■ Vorgegebener Text
▼▼▼
Um die Frage gleich vorweg zu beantworten: Nein, es hat nur ein anderer.
Das klingt jetzt vielleicht lustig und man könnte meinen, ich würde mich über die Aktionäre dieses chinesischen Herstellers von Armaturen lustig machen. Aber weit gefehlt: sie tun mir leid, weil sie gutgläubig auf vollmundige Versprechen von Gaunern hereingefallen sind.
Eine chinesische AG, die in Frankfurt gelistet wird? Da läuten bei mir alle Alarmglocken. Frage: Warum machen die das so? Antwort: Weil sie an das „dumme deutsche Geld“ wollen.
Ja, die Aktionäre in Deutschland gelten weltweit unter den Finanzhaien jeglicher Couleur als dumm. Weil man ihnen das Geld abnehmen kann und sie auch noch dankbar dafür sind, dass man ihnen eine fantastische Chance gegeben hat, viel Geld zu machen – mit Schrottpapieren von potemkinschen Firmen, die fernab in China unkontrollierbare Geschäfte machen, wenn sie überhaupt Geschäfte machen und nicht nur so tun als ob.
▲▲▲
■ Erfasste Daten
▼▼▼
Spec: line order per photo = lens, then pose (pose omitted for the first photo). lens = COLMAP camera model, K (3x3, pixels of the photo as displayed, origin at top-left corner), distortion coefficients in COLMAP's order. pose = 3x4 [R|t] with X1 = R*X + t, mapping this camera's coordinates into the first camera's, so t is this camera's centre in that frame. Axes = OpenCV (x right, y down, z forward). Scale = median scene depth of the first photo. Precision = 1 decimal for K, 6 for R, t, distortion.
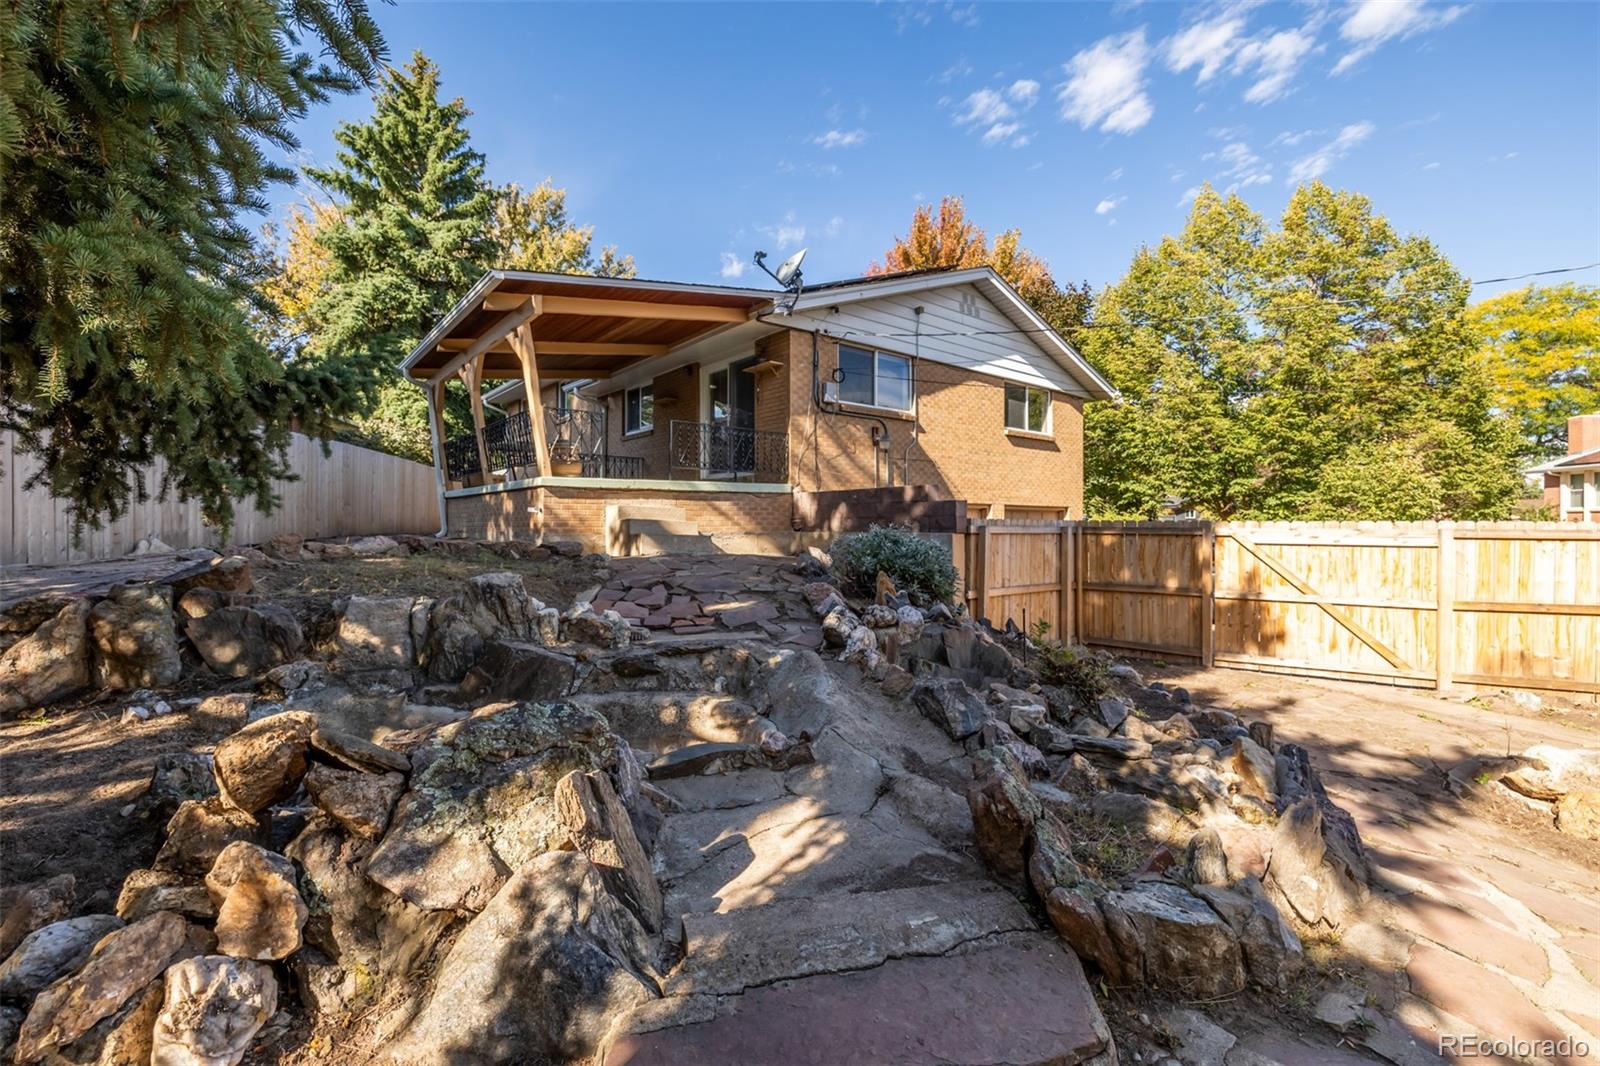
lens RADIAL K [[688.2, 0, 802.5], [0, 688.2, 535.1], [0, 0, 1]] dist [-0.001503, -0.000007]
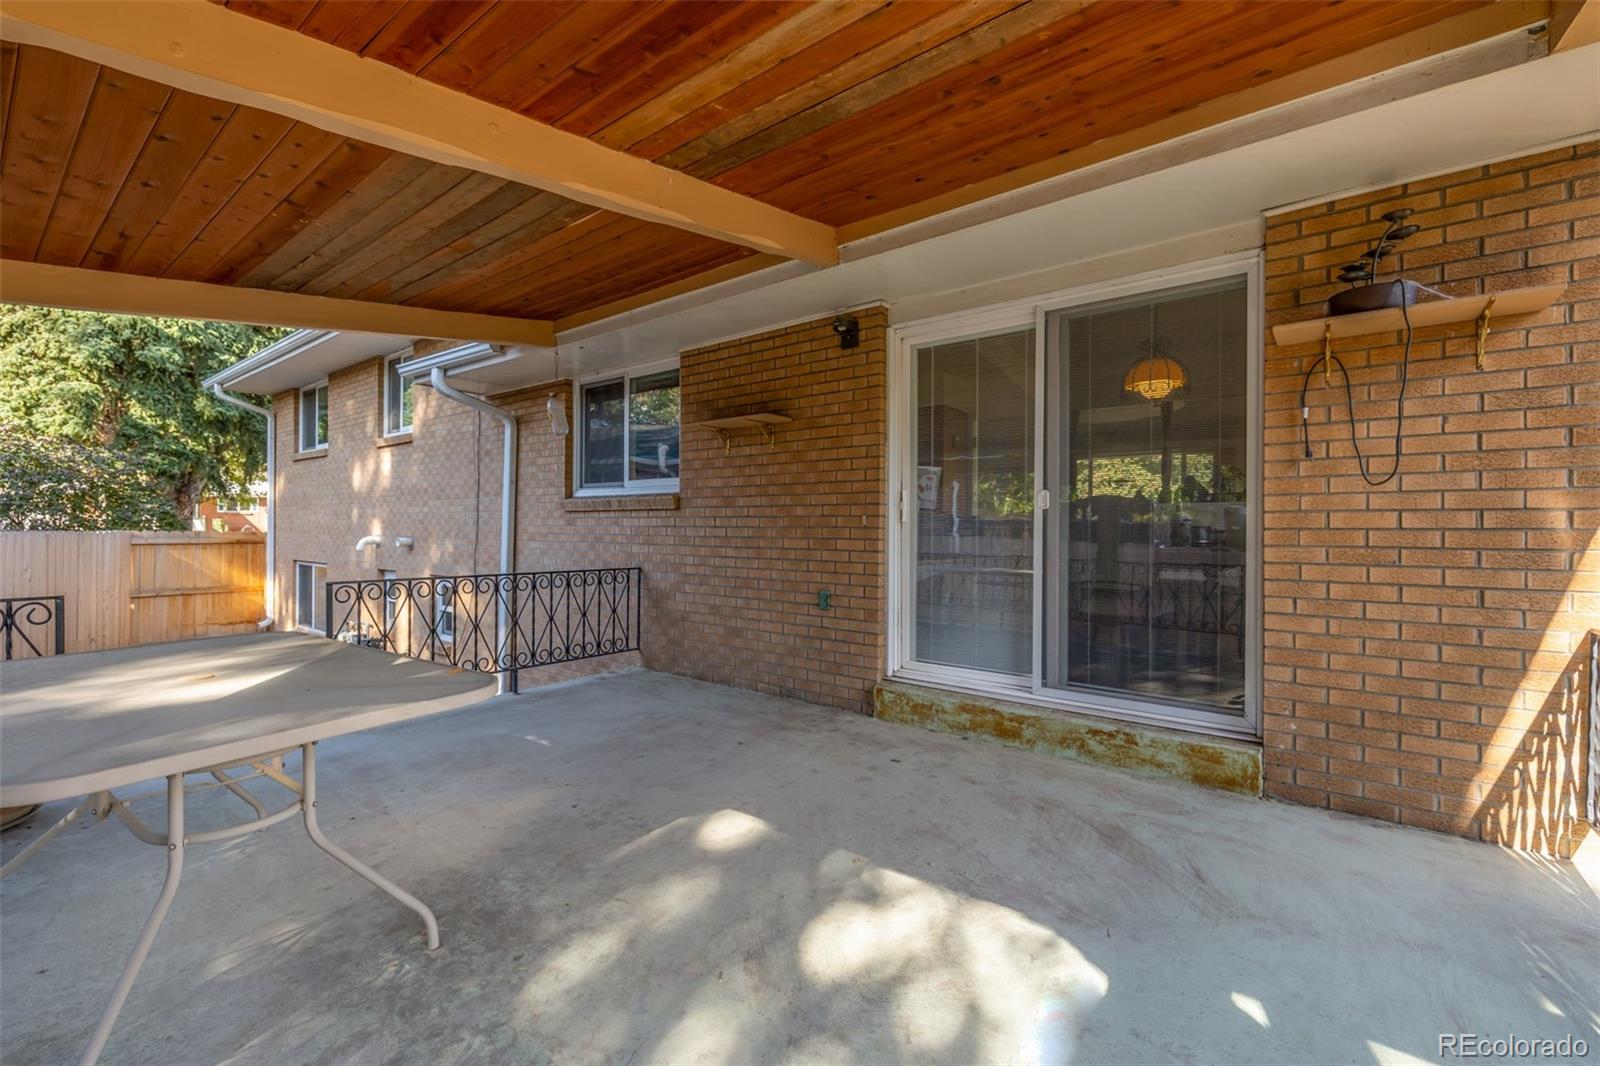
lens RADIAL K [[688.2, 0, 799.0], [0, 688.2, 529.5], [0, 0, 1]] dist [-0.001503, -0.000007]
pose [[0.976608, 0.000573, 0.215028, -0.212417], [0.000294, 0.999992, -0.003996, -0.121349], [-0.215029, 0.003966, 0.976600, 0.576077]]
▲▲▲
■ Ziel der Aufgabe
Übernimm den Text über die in Frankfurt gelistete chinesische AG vollständig und Wort für Wort.

■ Ergebnis
Um die Frage gleich vorweg zu beantworten: Nein, es hat nur ein anderer.
Das klingt jetzt vielleicht lustig und man könnte meinen, ich würde mich über die Aktionäre dieses chinesischen Herstellers von Armaturen lustig machen. Aber weit gefehlt: sie tun mir leid, weil sie gutgläubig auf vollmundige Versprechen von Gaunern hereingefallen sind.
Eine chinesische AG, die in Frankfurt gelistet wird? Da läuten bei mir alle Alarmglocken. Frage: Warum machen die das so? Antwort: Weil sie an das „dumme deutsche Geld“ wollen.
Ja, die Aktionäre in Deutschland gelten weltweit unter den Finanzhaien jeglicher Couleur als dumm. Weil man ihnen das Geld abnehmen kann und sie auch noch dankbar dafür sind, dass man ihnen eine fantastische Chance gegeben hat, viel Geld zu machen – mit Schrottpapieren von potemkinschen Firmen, die fernab in China unkontrollierbare Geschäfte machen, wenn sie überhaupt Geschäfte machen und nicht nur so tun als ob.